» ABOUT THIS TASK: Please show every line in the entries below that includes the word "different".

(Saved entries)
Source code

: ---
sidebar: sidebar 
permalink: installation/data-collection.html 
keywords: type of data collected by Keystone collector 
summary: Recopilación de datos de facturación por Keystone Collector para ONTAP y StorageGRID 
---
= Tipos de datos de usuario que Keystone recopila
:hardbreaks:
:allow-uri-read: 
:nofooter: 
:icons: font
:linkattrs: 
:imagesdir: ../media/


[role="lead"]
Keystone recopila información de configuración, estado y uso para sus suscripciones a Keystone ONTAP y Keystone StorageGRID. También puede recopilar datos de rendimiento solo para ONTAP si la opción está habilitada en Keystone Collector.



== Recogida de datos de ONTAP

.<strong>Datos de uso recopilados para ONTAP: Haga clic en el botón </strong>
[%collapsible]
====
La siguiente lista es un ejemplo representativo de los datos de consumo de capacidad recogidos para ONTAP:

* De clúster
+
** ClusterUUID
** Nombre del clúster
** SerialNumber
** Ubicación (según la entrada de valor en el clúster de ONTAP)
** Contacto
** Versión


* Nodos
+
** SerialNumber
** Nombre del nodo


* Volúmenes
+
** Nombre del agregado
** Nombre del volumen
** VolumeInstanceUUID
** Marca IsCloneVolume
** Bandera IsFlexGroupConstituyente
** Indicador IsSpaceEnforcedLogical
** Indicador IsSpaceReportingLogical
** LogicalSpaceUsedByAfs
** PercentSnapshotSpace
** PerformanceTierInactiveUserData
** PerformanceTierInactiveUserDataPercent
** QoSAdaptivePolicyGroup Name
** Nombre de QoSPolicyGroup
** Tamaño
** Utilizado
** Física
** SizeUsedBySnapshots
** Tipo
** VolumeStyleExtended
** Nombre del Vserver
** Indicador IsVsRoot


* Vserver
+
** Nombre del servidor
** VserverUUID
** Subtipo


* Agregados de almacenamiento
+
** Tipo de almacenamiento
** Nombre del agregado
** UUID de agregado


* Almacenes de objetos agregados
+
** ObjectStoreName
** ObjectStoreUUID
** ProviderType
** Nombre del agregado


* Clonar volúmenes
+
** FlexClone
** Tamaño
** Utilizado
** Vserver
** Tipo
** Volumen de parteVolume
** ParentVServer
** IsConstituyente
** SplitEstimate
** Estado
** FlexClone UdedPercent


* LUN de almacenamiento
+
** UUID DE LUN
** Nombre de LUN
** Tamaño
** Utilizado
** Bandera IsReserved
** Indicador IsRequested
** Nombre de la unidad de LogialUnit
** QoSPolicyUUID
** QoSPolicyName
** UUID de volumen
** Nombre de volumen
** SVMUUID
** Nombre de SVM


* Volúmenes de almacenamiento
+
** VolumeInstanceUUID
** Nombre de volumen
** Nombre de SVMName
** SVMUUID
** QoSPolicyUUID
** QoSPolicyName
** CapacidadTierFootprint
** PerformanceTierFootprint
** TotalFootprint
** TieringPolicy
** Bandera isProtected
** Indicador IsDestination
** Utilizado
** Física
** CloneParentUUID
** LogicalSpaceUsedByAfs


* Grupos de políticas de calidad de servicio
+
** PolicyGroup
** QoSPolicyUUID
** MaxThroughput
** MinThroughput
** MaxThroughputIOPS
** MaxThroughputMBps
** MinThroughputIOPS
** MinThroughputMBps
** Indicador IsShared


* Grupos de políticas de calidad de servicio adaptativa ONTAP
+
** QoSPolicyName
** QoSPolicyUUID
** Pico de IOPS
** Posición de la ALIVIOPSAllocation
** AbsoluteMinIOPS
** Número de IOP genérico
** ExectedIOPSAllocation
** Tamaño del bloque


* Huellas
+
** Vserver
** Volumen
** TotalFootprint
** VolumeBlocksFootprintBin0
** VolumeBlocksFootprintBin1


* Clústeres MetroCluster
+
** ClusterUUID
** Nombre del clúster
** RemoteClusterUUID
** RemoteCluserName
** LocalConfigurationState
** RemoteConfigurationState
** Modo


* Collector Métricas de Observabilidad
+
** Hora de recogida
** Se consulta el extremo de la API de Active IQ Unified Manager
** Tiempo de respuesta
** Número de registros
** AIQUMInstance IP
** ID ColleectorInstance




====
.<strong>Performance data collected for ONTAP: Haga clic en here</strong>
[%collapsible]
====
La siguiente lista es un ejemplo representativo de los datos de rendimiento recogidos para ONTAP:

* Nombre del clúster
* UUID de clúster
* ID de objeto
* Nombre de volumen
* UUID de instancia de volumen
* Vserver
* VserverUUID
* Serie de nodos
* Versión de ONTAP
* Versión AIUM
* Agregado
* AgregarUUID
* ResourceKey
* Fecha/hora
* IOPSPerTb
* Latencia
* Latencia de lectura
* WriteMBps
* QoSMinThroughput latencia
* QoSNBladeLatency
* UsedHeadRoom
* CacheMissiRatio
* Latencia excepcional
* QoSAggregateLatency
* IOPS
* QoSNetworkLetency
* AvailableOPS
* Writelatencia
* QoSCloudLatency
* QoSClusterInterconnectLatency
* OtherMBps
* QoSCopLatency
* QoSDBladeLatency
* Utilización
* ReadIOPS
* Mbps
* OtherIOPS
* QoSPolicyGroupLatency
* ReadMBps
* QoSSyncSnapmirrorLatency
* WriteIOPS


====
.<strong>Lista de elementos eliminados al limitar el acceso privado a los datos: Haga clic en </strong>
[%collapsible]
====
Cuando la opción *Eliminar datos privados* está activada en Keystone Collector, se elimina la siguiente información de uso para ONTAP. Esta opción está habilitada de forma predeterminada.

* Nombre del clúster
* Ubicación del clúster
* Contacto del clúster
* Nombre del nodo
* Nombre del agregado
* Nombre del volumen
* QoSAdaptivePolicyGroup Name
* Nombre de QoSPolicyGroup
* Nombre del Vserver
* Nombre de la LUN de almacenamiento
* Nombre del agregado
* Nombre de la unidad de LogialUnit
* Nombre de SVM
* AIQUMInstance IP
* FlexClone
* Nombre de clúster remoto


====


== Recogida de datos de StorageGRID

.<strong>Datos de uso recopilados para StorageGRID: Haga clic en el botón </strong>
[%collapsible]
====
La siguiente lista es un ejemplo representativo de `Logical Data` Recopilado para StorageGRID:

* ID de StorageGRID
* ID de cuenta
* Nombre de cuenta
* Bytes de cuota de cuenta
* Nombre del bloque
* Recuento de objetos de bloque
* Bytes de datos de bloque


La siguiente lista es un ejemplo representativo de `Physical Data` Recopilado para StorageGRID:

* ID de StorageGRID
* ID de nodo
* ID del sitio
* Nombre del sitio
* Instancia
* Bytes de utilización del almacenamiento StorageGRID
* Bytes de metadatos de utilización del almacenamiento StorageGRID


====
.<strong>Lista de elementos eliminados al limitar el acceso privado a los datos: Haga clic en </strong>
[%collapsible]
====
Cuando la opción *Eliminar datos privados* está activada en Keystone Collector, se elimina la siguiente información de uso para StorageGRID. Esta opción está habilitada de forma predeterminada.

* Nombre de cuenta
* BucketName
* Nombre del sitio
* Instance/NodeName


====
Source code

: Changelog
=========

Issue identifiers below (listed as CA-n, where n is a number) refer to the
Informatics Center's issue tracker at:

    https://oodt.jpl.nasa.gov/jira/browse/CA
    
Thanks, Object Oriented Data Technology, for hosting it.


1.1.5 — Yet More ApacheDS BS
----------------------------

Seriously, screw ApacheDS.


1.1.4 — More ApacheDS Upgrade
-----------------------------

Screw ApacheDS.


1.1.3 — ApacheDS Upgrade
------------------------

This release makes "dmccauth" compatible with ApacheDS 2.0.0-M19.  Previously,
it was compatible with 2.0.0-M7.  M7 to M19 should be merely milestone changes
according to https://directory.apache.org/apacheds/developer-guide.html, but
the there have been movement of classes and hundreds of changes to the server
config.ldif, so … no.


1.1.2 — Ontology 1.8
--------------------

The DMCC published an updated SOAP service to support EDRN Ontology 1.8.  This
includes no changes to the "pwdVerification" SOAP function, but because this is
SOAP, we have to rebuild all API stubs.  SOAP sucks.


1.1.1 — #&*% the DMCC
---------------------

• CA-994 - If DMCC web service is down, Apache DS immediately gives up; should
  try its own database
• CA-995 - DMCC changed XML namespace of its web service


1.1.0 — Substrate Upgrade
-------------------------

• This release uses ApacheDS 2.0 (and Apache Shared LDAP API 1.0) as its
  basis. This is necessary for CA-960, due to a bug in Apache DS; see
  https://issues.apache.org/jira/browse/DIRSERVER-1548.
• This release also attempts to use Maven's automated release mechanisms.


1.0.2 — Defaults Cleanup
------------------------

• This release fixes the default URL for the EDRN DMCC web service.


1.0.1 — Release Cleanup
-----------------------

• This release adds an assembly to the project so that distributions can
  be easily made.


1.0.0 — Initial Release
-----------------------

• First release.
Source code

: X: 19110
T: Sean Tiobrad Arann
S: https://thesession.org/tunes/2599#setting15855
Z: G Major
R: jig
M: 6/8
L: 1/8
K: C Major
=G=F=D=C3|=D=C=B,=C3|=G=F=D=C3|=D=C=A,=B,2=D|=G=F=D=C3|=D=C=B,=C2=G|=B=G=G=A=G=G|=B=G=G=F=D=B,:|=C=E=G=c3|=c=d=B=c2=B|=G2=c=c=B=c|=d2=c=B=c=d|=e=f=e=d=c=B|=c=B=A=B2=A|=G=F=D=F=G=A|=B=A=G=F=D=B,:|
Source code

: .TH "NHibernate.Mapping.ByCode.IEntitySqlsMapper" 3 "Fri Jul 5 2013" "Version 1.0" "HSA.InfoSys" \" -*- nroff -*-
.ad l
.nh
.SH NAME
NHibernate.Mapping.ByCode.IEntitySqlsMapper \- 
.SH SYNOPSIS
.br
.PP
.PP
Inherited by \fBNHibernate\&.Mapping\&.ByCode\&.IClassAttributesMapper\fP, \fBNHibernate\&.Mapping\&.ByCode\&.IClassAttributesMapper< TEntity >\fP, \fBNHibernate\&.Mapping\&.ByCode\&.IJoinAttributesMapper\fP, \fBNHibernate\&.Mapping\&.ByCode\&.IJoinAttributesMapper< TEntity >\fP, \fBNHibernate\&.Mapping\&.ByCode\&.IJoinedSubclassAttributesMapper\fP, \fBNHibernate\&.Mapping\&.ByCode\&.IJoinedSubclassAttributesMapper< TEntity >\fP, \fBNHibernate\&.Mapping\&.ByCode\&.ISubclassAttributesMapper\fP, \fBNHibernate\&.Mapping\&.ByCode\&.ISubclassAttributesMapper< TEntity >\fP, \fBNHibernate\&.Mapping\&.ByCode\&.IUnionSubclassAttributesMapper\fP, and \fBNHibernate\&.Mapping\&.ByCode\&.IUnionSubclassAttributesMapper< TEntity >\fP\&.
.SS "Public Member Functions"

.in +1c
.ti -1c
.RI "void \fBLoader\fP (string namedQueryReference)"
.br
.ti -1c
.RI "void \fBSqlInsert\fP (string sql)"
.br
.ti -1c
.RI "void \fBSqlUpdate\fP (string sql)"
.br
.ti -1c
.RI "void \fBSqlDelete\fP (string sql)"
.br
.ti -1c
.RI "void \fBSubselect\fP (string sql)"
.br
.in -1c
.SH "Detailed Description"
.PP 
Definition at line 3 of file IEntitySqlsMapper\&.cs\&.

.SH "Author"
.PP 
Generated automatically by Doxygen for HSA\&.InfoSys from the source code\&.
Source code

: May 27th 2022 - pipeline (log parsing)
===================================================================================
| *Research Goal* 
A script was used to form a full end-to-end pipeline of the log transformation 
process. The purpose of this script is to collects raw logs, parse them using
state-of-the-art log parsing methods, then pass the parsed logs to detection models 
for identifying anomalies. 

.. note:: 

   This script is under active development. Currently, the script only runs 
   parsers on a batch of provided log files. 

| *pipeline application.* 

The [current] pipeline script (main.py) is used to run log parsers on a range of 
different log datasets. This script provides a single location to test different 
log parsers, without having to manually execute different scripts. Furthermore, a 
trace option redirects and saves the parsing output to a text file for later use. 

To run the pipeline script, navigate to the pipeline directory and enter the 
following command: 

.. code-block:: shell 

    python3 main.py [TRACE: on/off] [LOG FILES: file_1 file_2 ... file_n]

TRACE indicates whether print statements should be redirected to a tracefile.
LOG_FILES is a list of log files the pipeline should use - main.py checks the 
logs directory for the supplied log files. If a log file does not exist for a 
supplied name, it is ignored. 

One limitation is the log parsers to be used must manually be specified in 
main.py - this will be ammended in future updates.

» COMPLETED TASK:
different log datasets. This script provides a single location to test different 
log parsers, without having to manually execute different scripts. Furthermore, a 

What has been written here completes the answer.